Il
leggendario Brandon Lee in un cult assoluto
In una città devastata dalla violenza, il giovane chitarrista Eric Draven e la sua fidanzata Shelley vengono aggrediti nel loro appartamento da una banda di balordi capitanati dal criminale T-Bird. Lei viene stuprata e uccisa e lui gettato fuori dalla finestra, morendo sul colpo. Un anno dopo, in quella che viene definita come la Notte del Diavolo, dopo che un misterioso corvo si è posato sulla lapide, Eric risorge dalla tomba con un unico scopo: vendicarsi di coloro che hanno ammazzato Shelley.
CinePaura pensa che...
Un
tempo, la gente era convinta che quando qualcuno moriva, un corvo portava la
sua anima nella terra dei morti. A volte, però, accadevano cose talmente
orribili, tristi e dolorose che l‘anima non poteva riposare. Così, a volte ma
solo a volte, il corvo riportava indietro l‘anima perché rimettesse le cose a
posto.
Partiamo
dicendo che saremo ben poco imparziali nella stesura delle nostre consuete
poche parole perché quando si parla di un film con un tale impatto visivo,
sentimentale e nostalgico come Il Corvo
è impossibile parlare escludendo il cuore dal discorso. Quando si parla di anni
’90, la mente automaticamente associa il periodo a una serie di film che
definire cult sarebbe un eufemismo. Uno di questi è senza ombra di dubbio Il Corvo, diretto nel 1994
dall’allora sconosciuto Alex Proyas e interpretato da Brandon Lee che (come
tutti sanno) è scomparso a causa di un incidente mortale proprio durante le
riprese del film.

▶ [DATI FORNITI]:
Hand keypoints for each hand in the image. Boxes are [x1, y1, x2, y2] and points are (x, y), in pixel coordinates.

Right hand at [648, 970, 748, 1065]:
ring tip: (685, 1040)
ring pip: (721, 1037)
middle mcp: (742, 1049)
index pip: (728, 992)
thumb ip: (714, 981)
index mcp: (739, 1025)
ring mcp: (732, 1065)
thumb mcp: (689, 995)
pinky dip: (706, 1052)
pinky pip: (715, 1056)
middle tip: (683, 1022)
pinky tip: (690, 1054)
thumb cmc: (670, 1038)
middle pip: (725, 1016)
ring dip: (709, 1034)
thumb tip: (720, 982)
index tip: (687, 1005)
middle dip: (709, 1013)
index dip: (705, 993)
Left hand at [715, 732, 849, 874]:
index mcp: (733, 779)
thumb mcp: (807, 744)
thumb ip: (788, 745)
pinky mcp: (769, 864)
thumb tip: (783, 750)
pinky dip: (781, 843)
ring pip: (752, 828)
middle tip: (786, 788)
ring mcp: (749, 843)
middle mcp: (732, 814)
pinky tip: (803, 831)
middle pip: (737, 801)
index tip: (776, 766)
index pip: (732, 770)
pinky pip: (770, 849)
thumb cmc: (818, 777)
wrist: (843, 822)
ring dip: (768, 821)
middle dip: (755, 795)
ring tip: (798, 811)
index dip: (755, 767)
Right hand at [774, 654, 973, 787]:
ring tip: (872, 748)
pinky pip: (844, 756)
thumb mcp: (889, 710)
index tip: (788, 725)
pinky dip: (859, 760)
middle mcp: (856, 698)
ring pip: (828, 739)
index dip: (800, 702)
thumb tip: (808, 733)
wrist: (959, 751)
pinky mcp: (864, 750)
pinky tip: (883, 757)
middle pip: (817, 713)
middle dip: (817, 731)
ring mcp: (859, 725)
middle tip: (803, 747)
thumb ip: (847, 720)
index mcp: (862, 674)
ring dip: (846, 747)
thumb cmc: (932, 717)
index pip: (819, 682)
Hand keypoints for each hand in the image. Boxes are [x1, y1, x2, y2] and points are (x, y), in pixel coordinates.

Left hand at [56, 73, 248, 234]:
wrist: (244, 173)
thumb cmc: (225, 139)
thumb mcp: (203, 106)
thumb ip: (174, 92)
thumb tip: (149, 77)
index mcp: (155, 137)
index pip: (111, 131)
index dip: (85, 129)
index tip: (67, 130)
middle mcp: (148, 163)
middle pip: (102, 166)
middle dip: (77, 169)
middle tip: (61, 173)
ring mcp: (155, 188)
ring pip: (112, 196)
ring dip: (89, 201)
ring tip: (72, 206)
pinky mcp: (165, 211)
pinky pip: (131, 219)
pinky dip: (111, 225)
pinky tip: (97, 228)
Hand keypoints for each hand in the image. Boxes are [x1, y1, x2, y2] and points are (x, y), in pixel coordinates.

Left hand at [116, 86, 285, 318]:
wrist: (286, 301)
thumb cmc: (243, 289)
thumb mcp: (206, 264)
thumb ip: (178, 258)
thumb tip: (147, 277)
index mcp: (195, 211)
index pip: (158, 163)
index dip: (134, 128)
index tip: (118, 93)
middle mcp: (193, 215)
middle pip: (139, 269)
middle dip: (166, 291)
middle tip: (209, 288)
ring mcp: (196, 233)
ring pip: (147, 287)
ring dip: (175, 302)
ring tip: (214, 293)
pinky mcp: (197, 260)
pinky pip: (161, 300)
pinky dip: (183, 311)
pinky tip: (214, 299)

▶ [COMPITO ASSEGNATO 1]:
Secondo la recensione del film Il Corvo, chi ne ha curato la regia?
▶ [COMPITO ASSEGNATO 2]:
Prosegua la recensione del film Il Corvo a partire dall'ultima frase riportata.
Il materiale non è necessario per svolgere il lavoro.

▶ [SPAZIO RISPOSTA 1]:
L'allora sconosciuto Alex Proyas, nel 1994.

▶ [SPAZIO RISPOSTA 2]:
Al di là
dei tragici fatti accaduti e di tutte le difficoltà affrontate durante la
realizzazione (il progetto ha rischiato di spegnersi in diverse occasioni), il
film di Proyas è un pilastro portante della cinematografia degli anni ’90, sia
per messa in scena che per impatto culturale. In una ambientazione notturna
senza speranza e senza futuro, lo spettro Eric Draven si muove nella tristezza
dei vicoli piovosi di una città devastata dal crimine con un unico pensiero in
testa: vendicarsi della morte della sua amata. Amore e vendetta, due sentimenti
tanto contrastanti ma al tempo stesso così tristemente vicini, sono mostrati
sullo schermo tramite parole che sono poesie, immagini superbe e musica da
brividi, in una maniera mai vista prima (e neanche dopo).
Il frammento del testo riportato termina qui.